RECORDED INFORMATION:
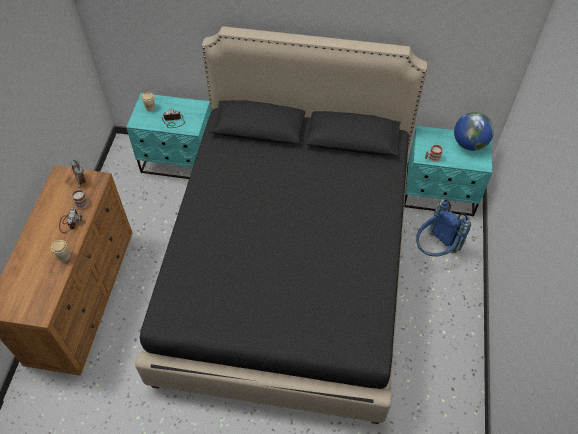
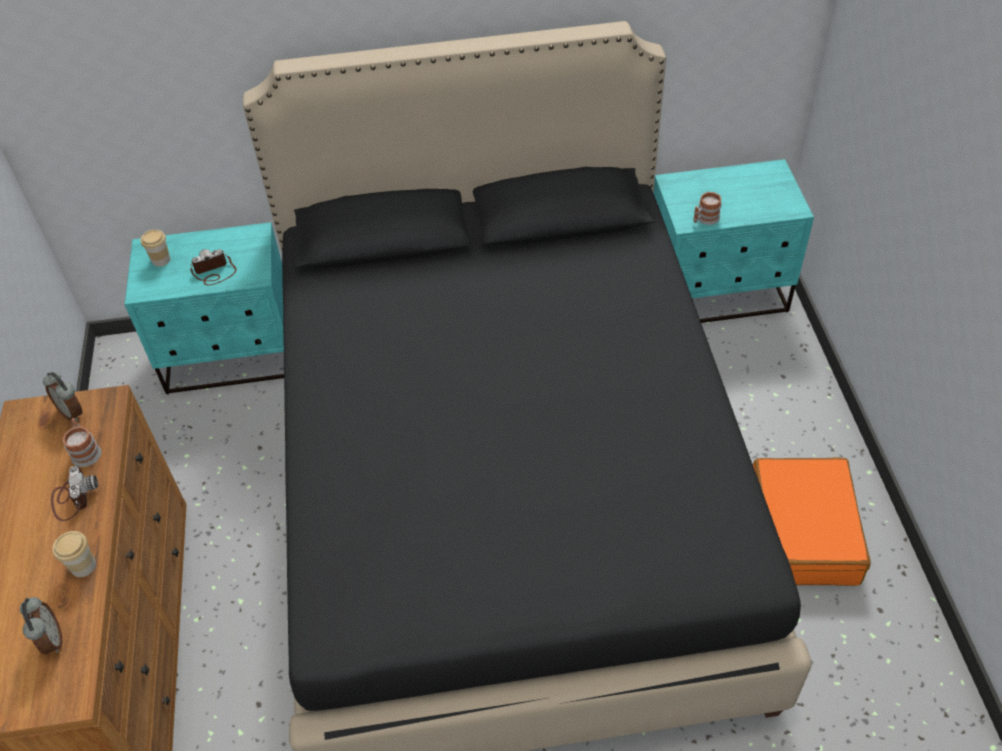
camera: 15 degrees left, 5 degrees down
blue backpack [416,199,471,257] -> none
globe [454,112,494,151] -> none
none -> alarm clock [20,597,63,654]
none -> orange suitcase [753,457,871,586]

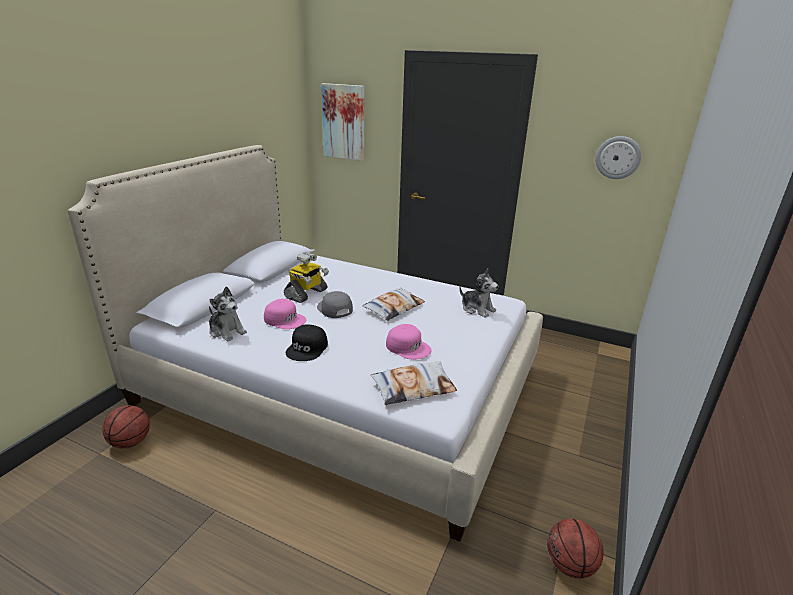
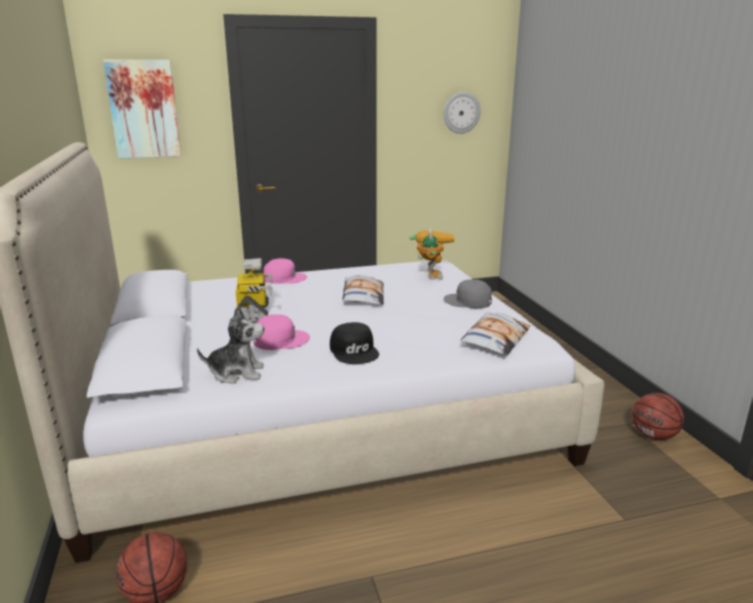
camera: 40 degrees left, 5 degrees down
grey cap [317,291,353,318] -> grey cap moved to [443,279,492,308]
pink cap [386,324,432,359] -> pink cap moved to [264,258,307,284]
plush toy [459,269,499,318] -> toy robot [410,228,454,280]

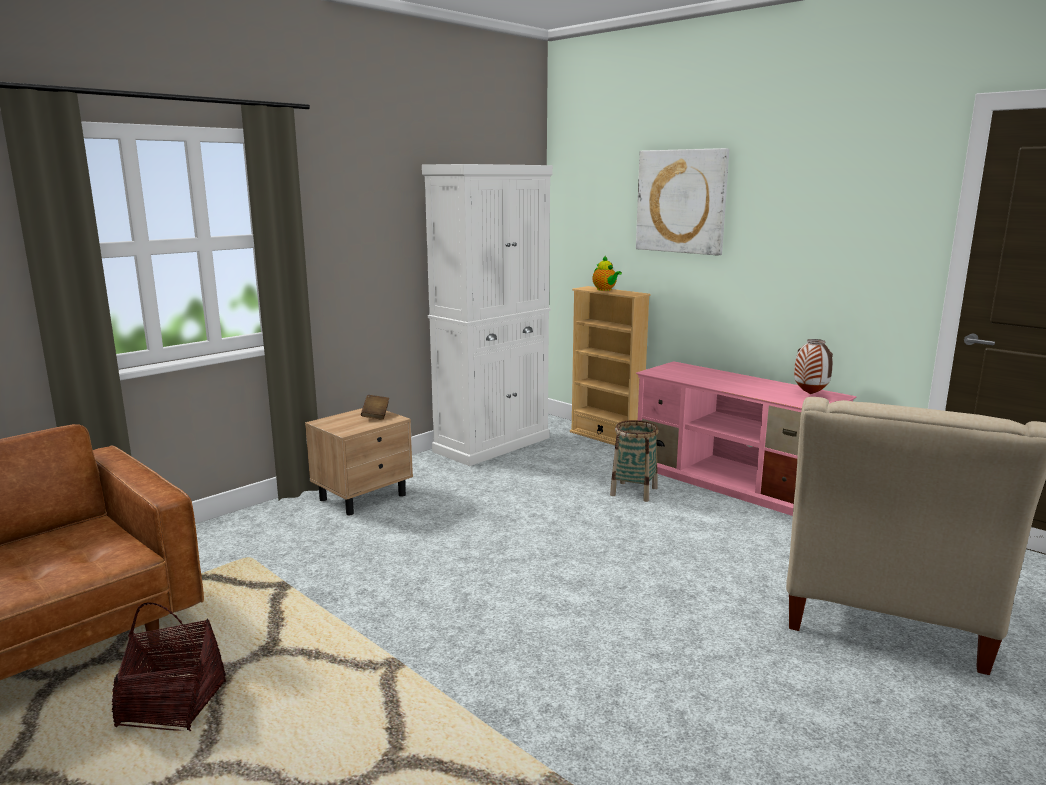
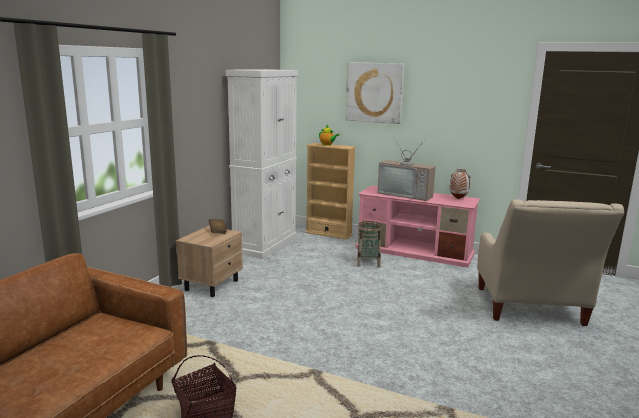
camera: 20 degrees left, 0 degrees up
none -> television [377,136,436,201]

==

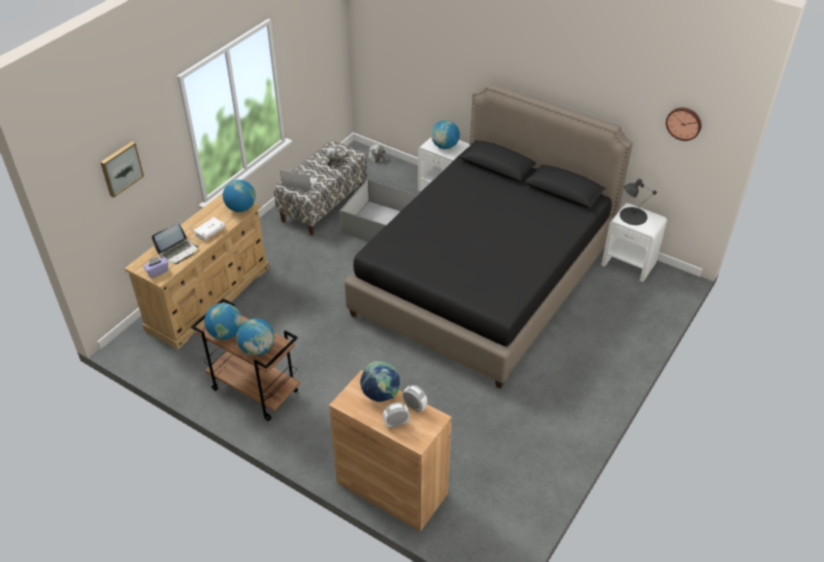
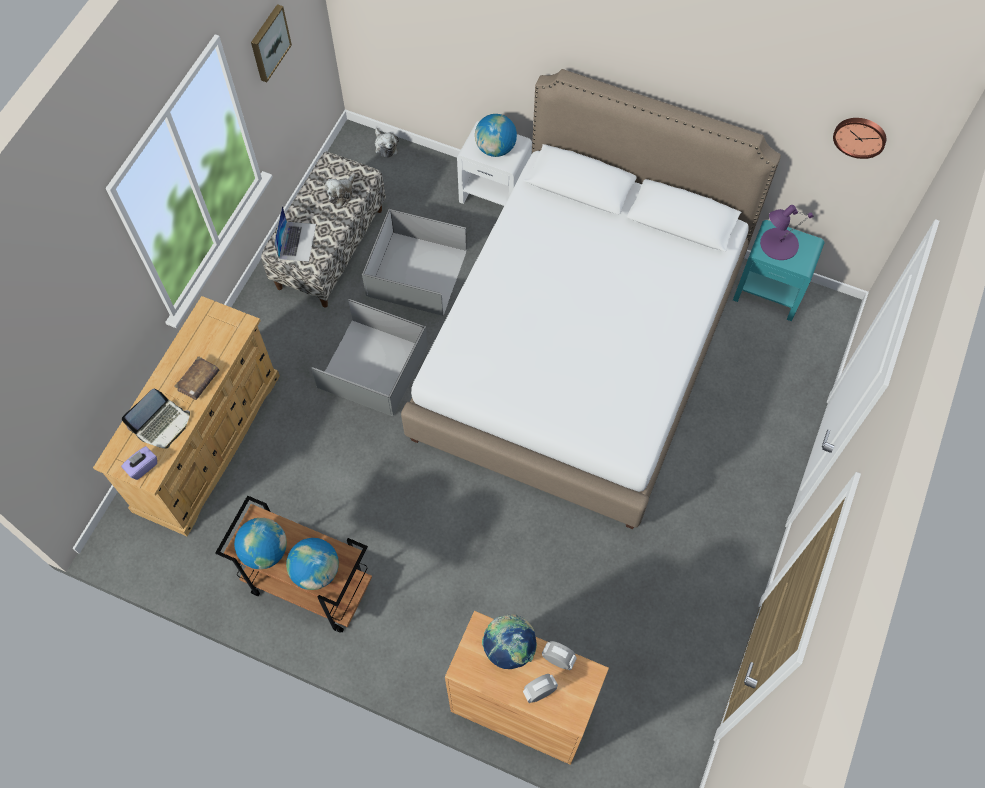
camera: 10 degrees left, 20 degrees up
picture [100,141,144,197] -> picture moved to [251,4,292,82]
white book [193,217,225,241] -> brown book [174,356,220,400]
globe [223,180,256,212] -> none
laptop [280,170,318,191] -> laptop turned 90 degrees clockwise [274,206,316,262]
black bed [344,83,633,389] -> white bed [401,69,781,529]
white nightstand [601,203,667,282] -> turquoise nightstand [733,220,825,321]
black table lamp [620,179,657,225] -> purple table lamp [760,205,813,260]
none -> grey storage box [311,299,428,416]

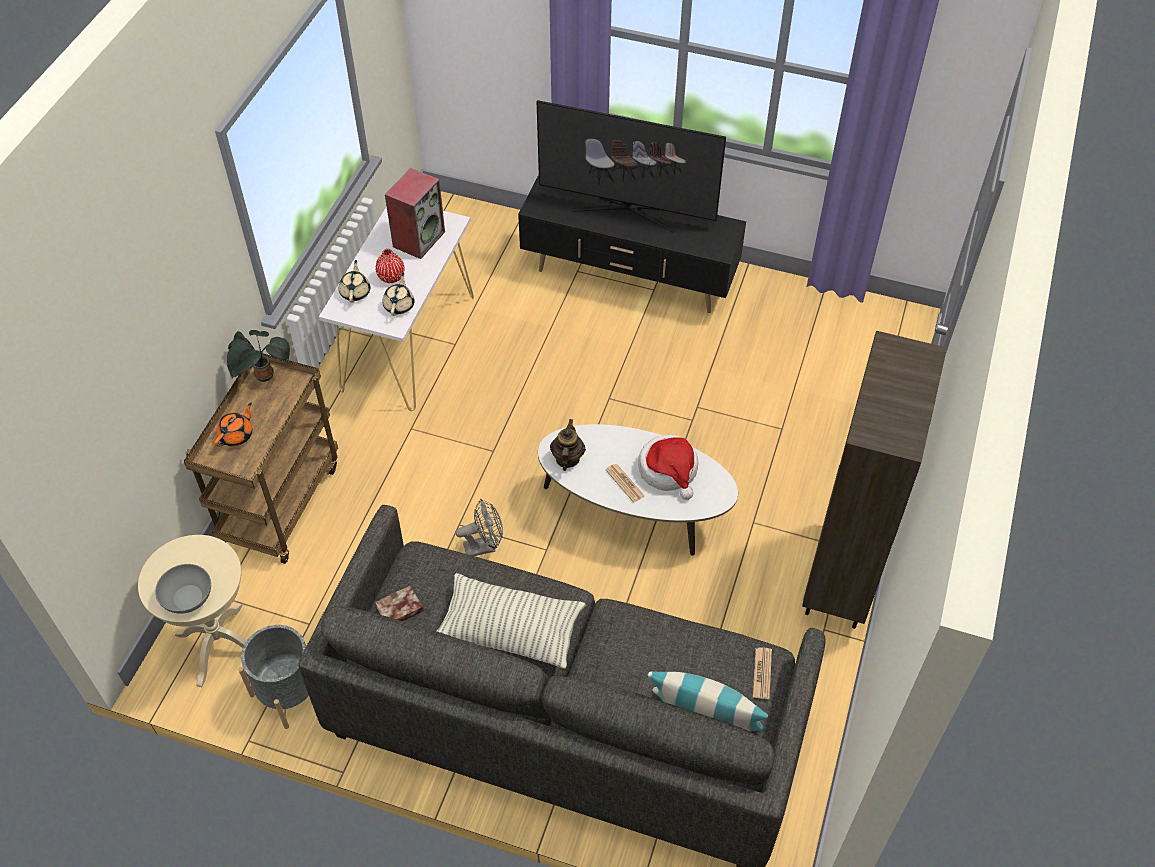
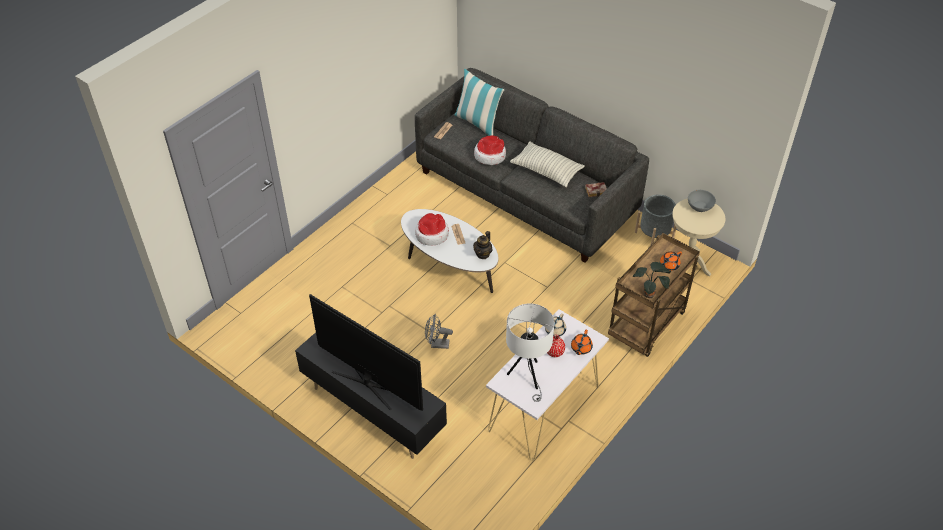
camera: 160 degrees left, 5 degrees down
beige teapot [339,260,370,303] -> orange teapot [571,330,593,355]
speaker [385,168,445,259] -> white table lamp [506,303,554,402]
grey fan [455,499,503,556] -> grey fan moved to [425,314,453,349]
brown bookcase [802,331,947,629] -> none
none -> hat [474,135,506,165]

---

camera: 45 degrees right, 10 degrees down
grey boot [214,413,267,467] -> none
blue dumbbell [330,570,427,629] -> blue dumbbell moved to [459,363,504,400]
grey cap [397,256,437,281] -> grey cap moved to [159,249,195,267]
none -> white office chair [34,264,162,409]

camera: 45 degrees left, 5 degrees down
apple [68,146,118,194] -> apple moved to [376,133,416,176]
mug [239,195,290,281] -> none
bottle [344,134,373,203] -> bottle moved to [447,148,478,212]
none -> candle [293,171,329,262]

ABOUT THIS EXERCISE: Scan the entries above for the word "black", then copy every line in which it occurs.

EXERCISE RESULT:
black bed [344,83,633,389] -> white bed [401,69,781,529]
black table lamp [620,179,657,225] -> purple table lamp [760,205,813,260]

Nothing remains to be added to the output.